Copy all of the material below line for line, word for word, without the pictures.

───

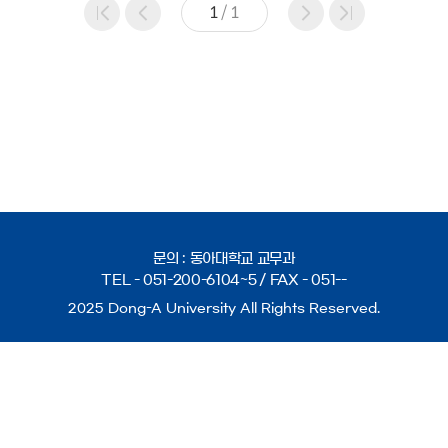
1
/
1
문의 : 동아대학교 교무과
TEL -
051-200-6104~5
/ FAX -
051--
2025 Dong-A University All Rights Reserved.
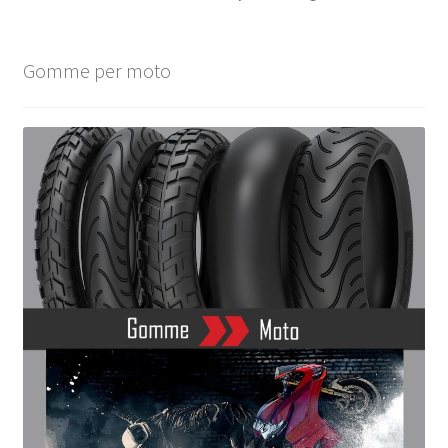
Gomme per moto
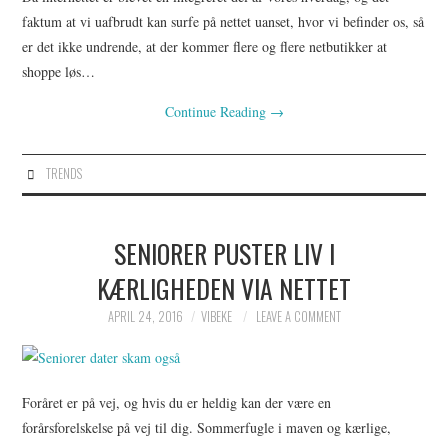
faktum at vi uafbrudt kan surfe på nettet uanset, hvor vi befinder os, så
er det ikke undrende, at der kommer flere og flere netbutikker at
shoppe løs…
Continue Reading
→
TRENDS
SENIORER PUSTER LIV I
KÆRLIGHEDEN VIA NETTET
APRIL 24, 2016
VIBEKE
LEAVE A COMMENT
Foråret er på vej, og hvis du er heldig kan der være en
forårsforelskelse på vej til dig. Sommerfugle i maven og kærlige,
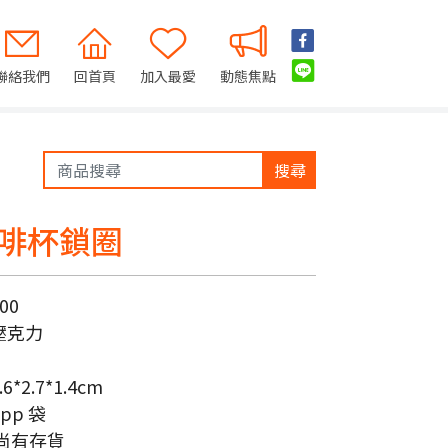
聯絡我們
回首頁
加入最愛
動態焦點
搜尋
啡杯鎖圈
00
壓克力
.6*2.7*1.4cm
pp 袋
尚有存貨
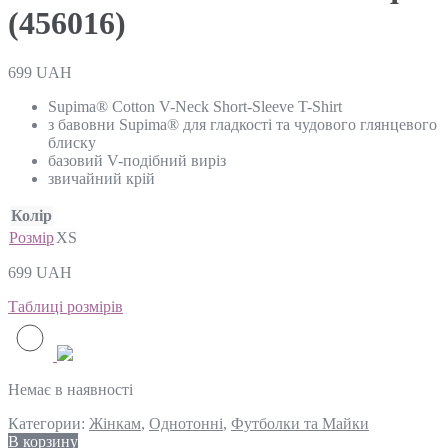
(456016)
699
UAH
Supima® Cotton V-Neck Short-Sleeve T-Shirt
з бавовни Supima® для гладкості та чудового глянцевого
блиску
базовий V-подібний виріз
звичайний крій
Колір
Розмір
XS
699
UAH
Таблиці розмірів
Немає в наявності
Категории:
Жінкам
,
Однотонні
,
Футболки та Майки
В корзину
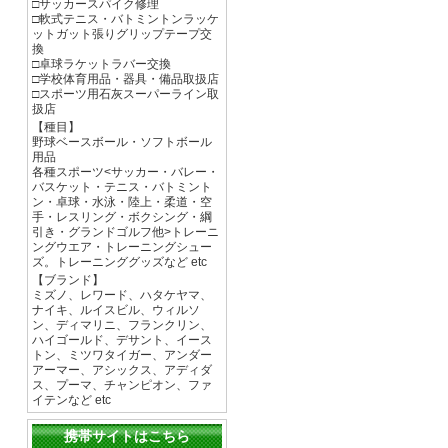
□サッカースパイク修理
□軟式テニス・バトミントンラッケ
ットガット張りグリップテープ交
換
□卓球ラケットラバー交換
□学校体育用品・器具・備品取扱店
□スポーツ用石灰スーパーライン取
扱店
【種目】
野球ベースボール・ソフトボール
用品
各種スポーツ<サッカー・バレー・
バスケット・テニス・バトミント
ン・卓球・水泳・陸上・柔道・空
手・レスリング・ボクシング・綱
引き・グランドゴルフ他>トレーニ
ングウエア・トレーニングシュー
ズ。トレーニンググッズなど etc
【ブランド】
ミズノ、レワード、ハタケヤマ、
ナイキ、ルイスビル、ウィルソ
ン、ディマリニ、フランクリン、
ハイゴールド、デサント、イース
トン、ミツワタイガー、アンダー
アーマー、アシックス、アディダ
ス、プーマ、チャンピオン、ファ
イテンなど etc
携帯サイトはこちら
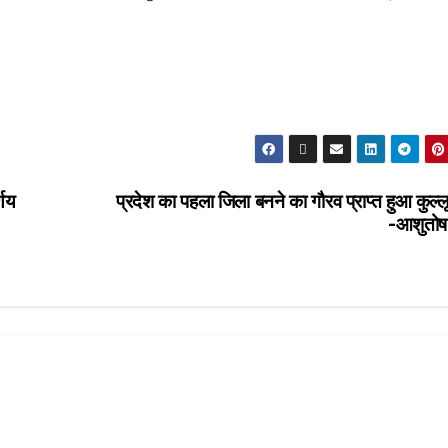
्णय
प्रदेश का पहला जिला बनने का गौरव प्राप्त हुआ कुल्ल
-आशुतोष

───

_RESULT FOR THIS TASK:_
1
/
1
문의 : 동아대학교 교무과
TEL -
051-200-6104~5
/ FAX -
051--
2025 Dong-A University All Rights Reserved.
Gomme per moto
faktum at vi uafbrudt kan surfe på nettet uanset, hvor vi befinder os, så
er det ikke undrende, at der kommer flere og flere netbutikker at
shoppe løs…
Continue Reading
→
TRENDS
SENIORER PUSTER LIV I
KÆRLIGHEDEN VIA NETTET
APRIL 24, 2016
VIBEKE
LEAVE A COMMENT
Foråret er på vej, og hvis du er heldig kan der være en
forårsforelskelse på vej til dig. Sommerfugle i maven og kærlige,
聯絡我們
回首頁
加入最愛
動態焦點
搜尋
啡杯鎖圈
00
壓克力
.6*2.7*1.4cm
pp 袋
尚有存貨
(456016)
699
UAH
Supima® Cotton V-Neck Short-Sleeve T-Shirt
з бавовни Supima® для гладкості та чудового глянцевого
блиску
базовий V-подібний виріз
звичайний крій
Колір
Розмір
XS
699
UAH
Таблиці розмірів
Немає в наявності
Категории:
Жінкам
,
Однотонні
,
Футболки та Майки
В корзину
□サッカースパイク修理
□軟式テニス・バトミントンラッケ
ットガット張りグリップテープ交
換
□卓球ラケットラバー交換
□学校体育用品・器具・備品取扱店
□スポーツ用石灰スーパーライン取
扱店
【種目】
野球ベースボール・ソフトボール
用品
各種スポーツ<サッカー・バレー・
バスケット・テニス・バトミント
ン・卓球・水泳・陸上・柔道・空
手・レスリング・ボクシング・綱
引き・グランドゴルフ他>トレーニ
ングウエア・トレーニングシュー
ズ。トレーニンググッズなど etc
【ブランド】
ミズノ、レワード、ハタケヤマ、
ナイキ、ルイスビル、ウィルソ
ン、ディマリニ、フランクリン、
ハイゴールド、デサント、イース
トン、ミツワタイガー、アンダー
アーマー、アシックス、アディダ
ス、プーマ、チャンピオン、ファ
イテンなど etc
携帯サイトはこちら
्णय
प्रदेश का पहला जिला बनने का गौरव प्राप्त हुआ कुल्ल
-आशुतोष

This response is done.